Diğer taraftan, aracı kurumdan alınan hizmetin en iyi gayret veya bakiyeyi yüklenim yöntemiyle olmasına göre halka arzdaki düşük fiyatlama düzeyi değişebilmektedir. Cho (2001), düşük fiyatlamanın en iyi gayret yönteminde daha fazla ortaya çıktığını, bunun sebebinin de bakiyeyi yüklenim yönteminde halka arz hasılatının garanti olduğunu ve bu nedenle firmanın arzuladığı fiyat üzerinden aracı kurumla pazarlık yapabildiğini, en iyi gayret yönteminde ise firmanın halka arzın başarısını garantilemek için fiyat indirmek zorunda kaldığını söylemektedir.
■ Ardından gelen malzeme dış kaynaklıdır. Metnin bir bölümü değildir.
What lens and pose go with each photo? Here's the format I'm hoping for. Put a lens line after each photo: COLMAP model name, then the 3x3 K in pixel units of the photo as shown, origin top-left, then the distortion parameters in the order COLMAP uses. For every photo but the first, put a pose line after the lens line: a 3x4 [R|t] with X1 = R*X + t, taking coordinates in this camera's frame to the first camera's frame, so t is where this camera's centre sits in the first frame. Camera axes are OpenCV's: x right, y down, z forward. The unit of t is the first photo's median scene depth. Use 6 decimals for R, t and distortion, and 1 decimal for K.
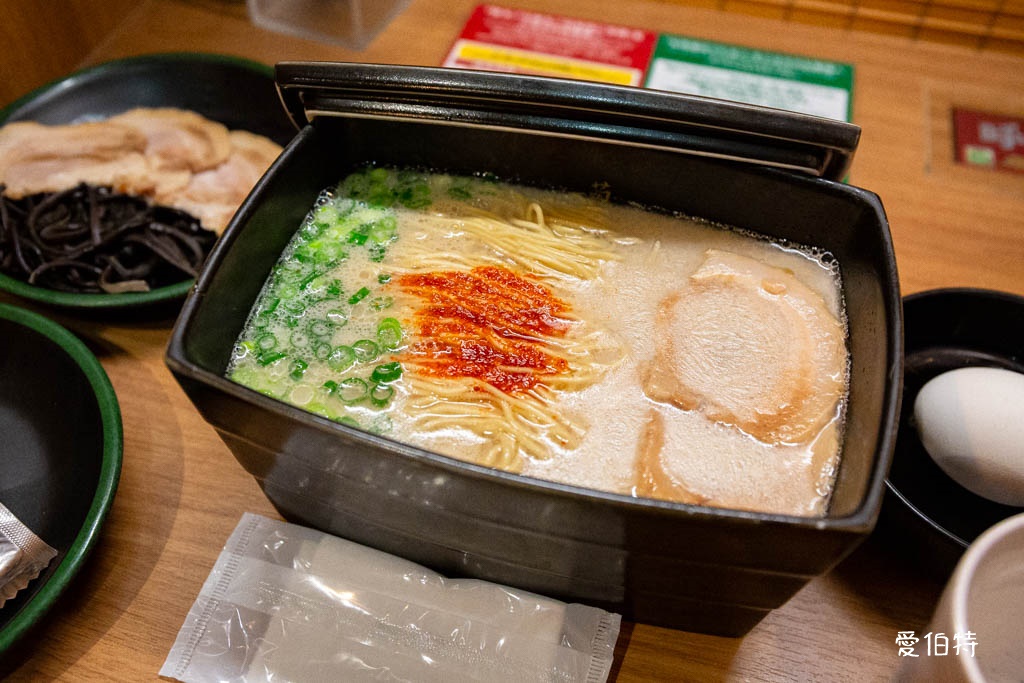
lens RADIAL K [[932.7, 0, 512.0], [0, 932.7, 341.5], [0, 0, 1]] dist [-0.057553, 0.025983]
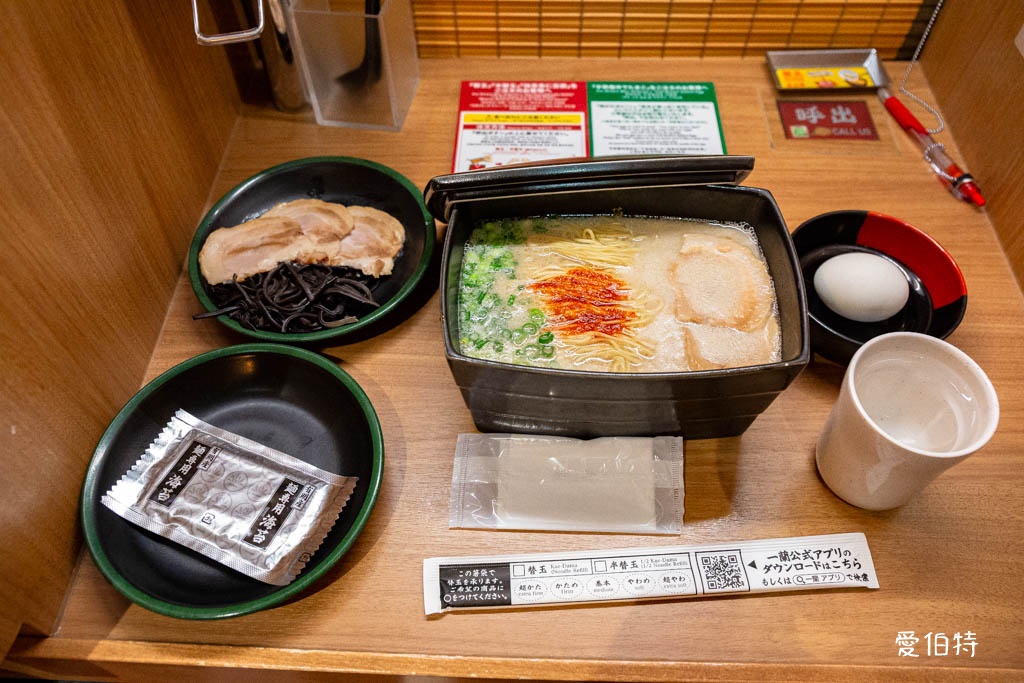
lens RADIAL K [[811.0, 0, 512.0], [0, 811.0, 341.5], [0, 0, 1]] dist [-0.062241, -0.003656]
pose [[0.968707, -0.215623, 0.122933, -0.354135], [0.204612, 0.974101, 0.096231, -0.115751], [-0.140499, -0.068066, 0.987738, -0.528077]]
Bu durumda bakiyeyi yüklenim yöntemini seçmek firma açısından avantajlı görünmekle birlikte, bakiyeyi yüklenim yönteminde aracı kurum firmanın gerçek değerini tespit etmek için daha fazla bilgi toplamak zorunda kalacak, bu da aracılık maliyetlerini ve dolayısıyla aracılık komisyonunu artıracaktır. Bu durumda firma, en iyi gayret ve buna bağlı olarak düşük fiyatlama ile bakiyeyi yüklenim ve buna bağlı olarak yüksek aracılık komisyonu arasında bir tercih yapmak zorunda kalacaktır.
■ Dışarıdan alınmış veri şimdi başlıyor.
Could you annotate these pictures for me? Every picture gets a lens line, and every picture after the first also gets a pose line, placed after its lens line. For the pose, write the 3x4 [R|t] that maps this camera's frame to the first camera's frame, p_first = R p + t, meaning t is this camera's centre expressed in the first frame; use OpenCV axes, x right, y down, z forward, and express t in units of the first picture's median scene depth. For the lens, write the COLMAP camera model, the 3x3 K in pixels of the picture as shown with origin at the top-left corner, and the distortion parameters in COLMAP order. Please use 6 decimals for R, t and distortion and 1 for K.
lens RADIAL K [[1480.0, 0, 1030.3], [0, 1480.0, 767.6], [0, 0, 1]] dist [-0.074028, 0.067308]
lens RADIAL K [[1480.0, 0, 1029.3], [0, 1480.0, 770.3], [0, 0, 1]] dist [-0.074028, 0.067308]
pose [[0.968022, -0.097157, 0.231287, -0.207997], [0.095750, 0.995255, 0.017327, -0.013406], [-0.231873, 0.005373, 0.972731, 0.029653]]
Brau ve Fawcett’in (2006) yaptıkları amprik çalışmaya göre, firma yöneticilerinin aracı kurum seçimindeki en çok itibar ettikleri faktörler; aracı kurumun genel imajı, içinde bulunulan sektöre ilişkin deneyimi, araştırma kapasitesi ve kurumsal müşteri tabanı olarak ortaya çıkmıştır. Sürpriz bir şekilde, ödenecek komisyonun tutarı, aracı kurum seçimine dair karar alma sürecinde çok daha az öneme haiz olmuştur.